Im April 2003 hatte Todt Anzeige wegen Industriespionage gestellt. Die Ermittlungen der Polizei konzentrierten sich auf einige Techniker, die von Ferrari zu Toyota gewechselt waren. Am 30. November 2003 hatte die Kölner Polizei die Privatwohnungen ehemaliger Ferrari-Mitarbeiter sowie deren Büros beim Toyota-Rennstall in Köln durchsucht. Toyota hat jegliche Verwicklung in einen Spionagefall immer von sich gewiesen.
Nun sind die beiden ehemaligen Ferrari-Techniker wegen Weitergabe von Werksgeheimnissen zu Bewährungsstrafen verurteilt worden. Iacconi erhielt 16 Monate und Santini neun Monate auf Bewährung. Wie die 'Gazzetta dello Sport' am Dienstag berichtet, werden beide in Berufung gehen.

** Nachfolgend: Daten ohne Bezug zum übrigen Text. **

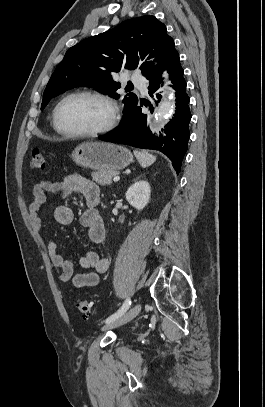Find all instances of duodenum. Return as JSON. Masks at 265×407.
<instances>
[{
    "label": "duodenum",
    "mask_w": 265,
    "mask_h": 407,
    "mask_svg": "<svg viewBox=\"0 0 265 407\" xmlns=\"http://www.w3.org/2000/svg\"><path fill=\"white\" fill-rule=\"evenodd\" d=\"M98 204H99V200H98V199L93 201V205H94V206H96V205H98Z\"/></svg>",
    "instance_id": "1"
}]
</instances>
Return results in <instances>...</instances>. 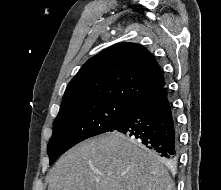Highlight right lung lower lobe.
I'll return each instance as SVG.
<instances>
[{"mask_svg":"<svg viewBox=\"0 0 221 190\" xmlns=\"http://www.w3.org/2000/svg\"><path fill=\"white\" fill-rule=\"evenodd\" d=\"M117 131L137 139L169 165L178 160V126L166 86L135 103L110 132Z\"/></svg>","mask_w":221,"mask_h":190,"instance_id":"1","label":"right lung lower lobe"}]
</instances>
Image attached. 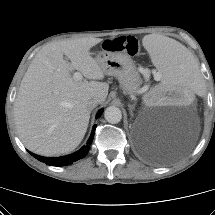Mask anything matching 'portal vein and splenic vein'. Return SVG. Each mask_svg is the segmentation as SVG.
<instances>
[{"instance_id":"portal-vein-and-splenic-vein-1","label":"portal vein and splenic vein","mask_w":215,"mask_h":215,"mask_svg":"<svg viewBox=\"0 0 215 215\" xmlns=\"http://www.w3.org/2000/svg\"><path fill=\"white\" fill-rule=\"evenodd\" d=\"M73 77L77 80H82V78H83L82 74L78 71L74 73ZM160 78H161V75L159 74L158 79H160Z\"/></svg>"}]
</instances>
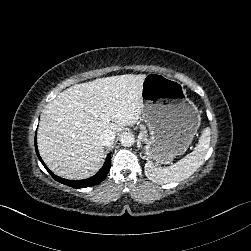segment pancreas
I'll return each mask as SVG.
<instances>
[{"label":"pancreas","instance_id":"obj_1","mask_svg":"<svg viewBox=\"0 0 251 251\" xmlns=\"http://www.w3.org/2000/svg\"><path fill=\"white\" fill-rule=\"evenodd\" d=\"M140 129H141L140 136L142 137V139L145 140V138L147 137V131L145 129V126L144 125H140Z\"/></svg>","mask_w":251,"mask_h":251}]
</instances>
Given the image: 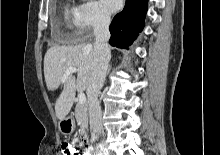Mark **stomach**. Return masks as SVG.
I'll list each match as a JSON object with an SVG mask.
<instances>
[{
    "label": "stomach",
    "instance_id": "obj_1",
    "mask_svg": "<svg viewBox=\"0 0 220 155\" xmlns=\"http://www.w3.org/2000/svg\"><path fill=\"white\" fill-rule=\"evenodd\" d=\"M59 130L64 135H69L75 130V121L72 116L65 117L59 122Z\"/></svg>",
    "mask_w": 220,
    "mask_h": 155
}]
</instances>
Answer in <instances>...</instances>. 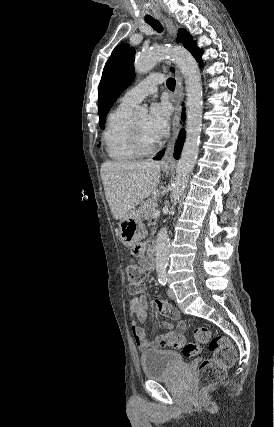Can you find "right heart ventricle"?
<instances>
[{
  "label": "right heart ventricle",
  "instance_id": "obj_1",
  "mask_svg": "<svg viewBox=\"0 0 274 427\" xmlns=\"http://www.w3.org/2000/svg\"><path fill=\"white\" fill-rule=\"evenodd\" d=\"M132 109L133 107L119 104L110 116L109 126L104 133V144L106 155L112 161L128 163L138 158L131 148L129 138Z\"/></svg>",
  "mask_w": 274,
  "mask_h": 427
}]
</instances>
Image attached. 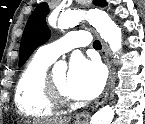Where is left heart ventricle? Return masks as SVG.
<instances>
[{"label":"left heart ventricle","mask_w":145,"mask_h":124,"mask_svg":"<svg viewBox=\"0 0 145 124\" xmlns=\"http://www.w3.org/2000/svg\"><path fill=\"white\" fill-rule=\"evenodd\" d=\"M52 79L57 86V88L65 95L70 96L67 92V72L66 71H57L52 75Z\"/></svg>","instance_id":"left-heart-ventricle-1"}]
</instances>
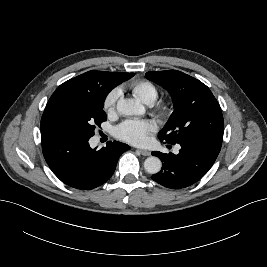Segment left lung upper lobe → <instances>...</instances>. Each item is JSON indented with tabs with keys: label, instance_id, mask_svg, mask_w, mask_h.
I'll return each instance as SVG.
<instances>
[{
	"label": "left lung upper lobe",
	"instance_id": "left-lung-upper-lobe-1",
	"mask_svg": "<svg viewBox=\"0 0 267 267\" xmlns=\"http://www.w3.org/2000/svg\"><path fill=\"white\" fill-rule=\"evenodd\" d=\"M145 76L173 100L174 111L158 134L160 141L174 145L198 137H223L220 105L205 84L177 70L150 71Z\"/></svg>",
	"mask_w": 267,
	"mask_h": 267
}]
</instances>
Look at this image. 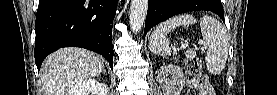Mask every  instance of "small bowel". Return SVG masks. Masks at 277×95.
<instances>
[{
    "label": "small bowel",
    "mask_w": 277,
    "mask_h": 95,
    "mask_svg": "<svg viewBox=\"0 0 277 95\" xmlns=\"http://www.w3.org/2000/svg\"><path fill=\"white\" fill-rule=\"evenodd\" d=\"M180 78H184L182 72L178 73ZM184 86L186 87H194L199 90V95H211L209 93L210 82L205 76H197L192 81H187Z\"/></svg>",
    "instance_id": "obj_1"
}]
</instances>
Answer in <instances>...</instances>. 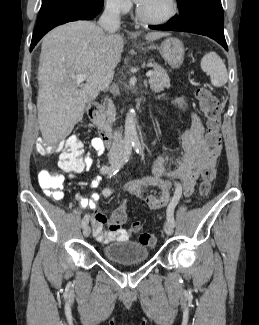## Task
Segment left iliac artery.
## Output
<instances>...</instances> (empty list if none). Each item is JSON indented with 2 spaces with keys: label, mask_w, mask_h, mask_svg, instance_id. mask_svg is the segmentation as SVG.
<instances>
[{
  "label": "left iliac artery",
  "mask_w": 259,
  "mask_h": 325,
  "mask_svg": "<svg viewBox=\"0 0 259 325\" xmlns=\"http://www.w3.org/2000/svg\"><path fill=\"white\" fill-rule=\"evenodd\" d=\"M133 147L138 154H142V148H141V145L139 142H134ZM180 197H181V186H180V184H176V190H175L174 196L167 208V220L173 226L175 225L174 209H175Z\"/></svg>",
  "instance_id": "44dca946"
}]
</instances>
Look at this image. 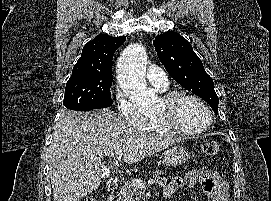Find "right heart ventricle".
Segmentation results:
<instances>
[{"mask_svg":"<svg viewBox=\"0 0 271 201\" xmlns=\"http://www.w3.org/2000/svg\"><path fill=\"white\" fill-rule=\"evenodd\" d=\"M144 130L150 134L158 135V136H167V137H176L179 135H175L166 130L155 117H151L148 125L144 128Z\"/></svg>","mask_w":271,"mask_h":201,"instance_id":"e07e8e85","label":"right heart ventricle"}]
</instances>
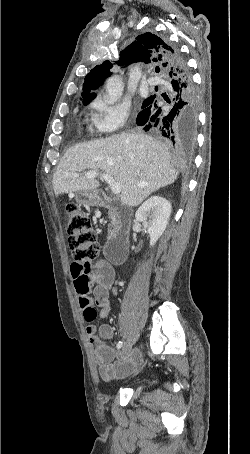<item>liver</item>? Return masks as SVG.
I'll use <instances>...</instances> for the list:
<instances>
[{
	"mask_svg": "<svg viewBox=\"0 0 250 454\" xmlns=\"http://www.w3.org/2000/svg\"><path fill=\"white\" fill-rule=\"evenodd\" d=\"M92 170H100L120 183L121 202L128 206H138L151 193L174 183L179 175L165 144L148 135L121 133L69 148L53 176L55 195L97 190L100 182L82 174Z\"/></svg>",
	"mask_w": 250,
	"mask_h": 454,
	"instance_id": "obj_1",
	"label": "liver"
}]
</instances>
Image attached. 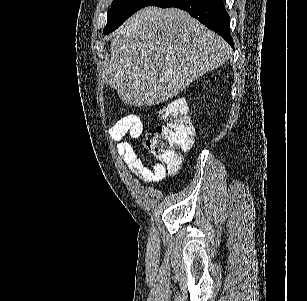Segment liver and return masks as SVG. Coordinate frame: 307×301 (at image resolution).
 Masks as SVG:
<instances>
[{
  "label": "liver",
  "mask_w": 307,
  "mask_h": 301,
  "mask_svg": "<svg viewBox=\"0 0 307 301\" xmlns=\"http://www.w3.org/2000/svg\"><path fill=\"white\" fill-rule=\"evenodd\" d=\"M111 36L103 82L133 106H153L227 62L232 48L180 8L145 6Z\"/></svg>",
  "instance_id": "1"
}]
</instances>
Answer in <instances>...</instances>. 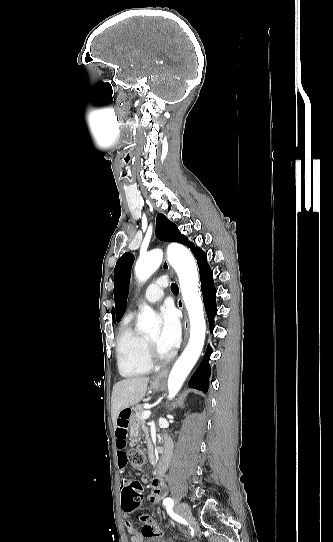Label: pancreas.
Masks as SVG:
<instances>
[{"label":"pancreas","mask_w":333,"mask_h":542,"mask_svg":"<svg viewBox=\"0 0 333 542\" xmlns=\"http://www.w3.org/2000/svg\"><path fill=\"white\" fill-rule=\"evenodd\" d=\"M135 414L132 416V420L136 422V424H140L142 430H146L145 428V420L142 418L143 412H146V410H142V406H137L134 410Z\"/></svg>","instance_id":"1"}]
</instances>
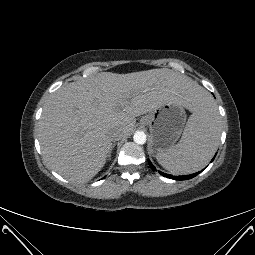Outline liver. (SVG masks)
I'll return each mask as SVG.
<instances>
[{"label": "liver", "mask_w": 255, "mask_h": 255, "mask_svg": "<svg viewBox=\"0 0 255 255\" xmlns=\"http://www.w3.org/2000/svg\"><path fill=\"white\" fill-rule=\"evenodd\" d=\"M208 95L188 77L167 68L128 74L102 72L55 91L39 120L44 159L64 178L81 183L92 179L112 150L110 133L128 137L136 117L165 101L195 111Z\"/></svg>", "instance_id": "6515ba94"}]
</instances>
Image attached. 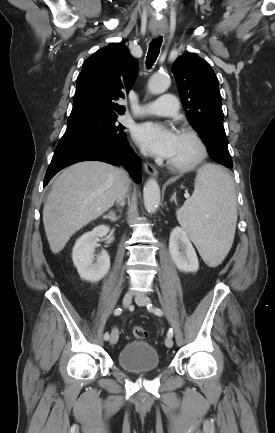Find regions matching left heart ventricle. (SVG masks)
<instances>
[{"instance_id":"1","label":"left heart ventricle","mask_w":275,"mask_h":433,"mask_svg":"<svg viewBox=\"0 0 275 433\" xmlns=\"http://www.w3.org/2000/svg\"><path fill=\"white\" fill-rule=\"evenodd\" d=\"M197 153L198 148L194 140L179 133L174 150L168 160L177 164H187L197 156Z\"/></svg>"}]
</instances>
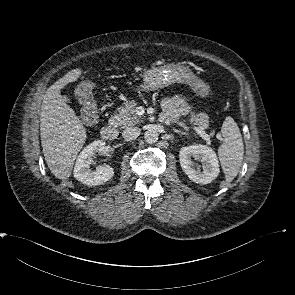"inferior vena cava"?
Listing matches in <instances>:
<instances>
[{"label":"inferior vena cava","instance_id":"602c4592","mask_svg":"<svg viewBox=\"0 0 295 295\" xmlns=\"http://www.w3.org/2000/svg\"><path fill=\"white\" fill-rule=\"evenodd\" d=\"M140 132L138 127H128L123 131L122 136L126 141H132L140 135Z\"/></svg>","mask_w":295,"mask_h":295}]
</instances>
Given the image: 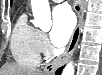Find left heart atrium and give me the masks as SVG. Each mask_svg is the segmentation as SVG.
<instances>
[{
	"mask_svg": "<svg viewBox=\"0 0 102 75\" xmlns=\"http://www.w3.org/2000/svg\"><path fill=\"white\" fill-rule=\"evenodd\" d=\"M76 20L67 4L57 6L53 11V25L50 40L55 47H63L70 40Z\"/></svg>",
	"mask_w": 102,
	"mask_h": 75,
	"instance_id": "39dd6f15",
	"label": "left heart atrium"
}]
</instances>
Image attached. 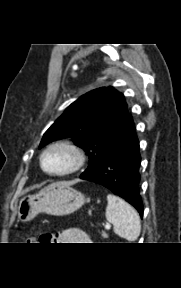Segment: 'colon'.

Das Gericht war zu der Überzeugung gekommen, dass Iacconi von Santini eine CD erhalten hat, auf der Daten und Zeichnungen über den Ferrari-Rennwagen gespeichert waren. Dieses Material soll bei ihrem Wechsel von Ferrari zu Toyota - ohne Wissen der Japaner - nach Köln gewandert sein.
Ferrari hatte im Jahr 2003 Anzeige erstattet, weil der damalige Toyota nach Meinung der Italiener große Ähnlichkeit mit dem Ferrari aufwies. Die Staatsanwaltschaft von Modena hatte daraufhin ein Ermittlungsverfahren eingeleitet und zahlreiche Büros und Privatwohnungen durchsucht.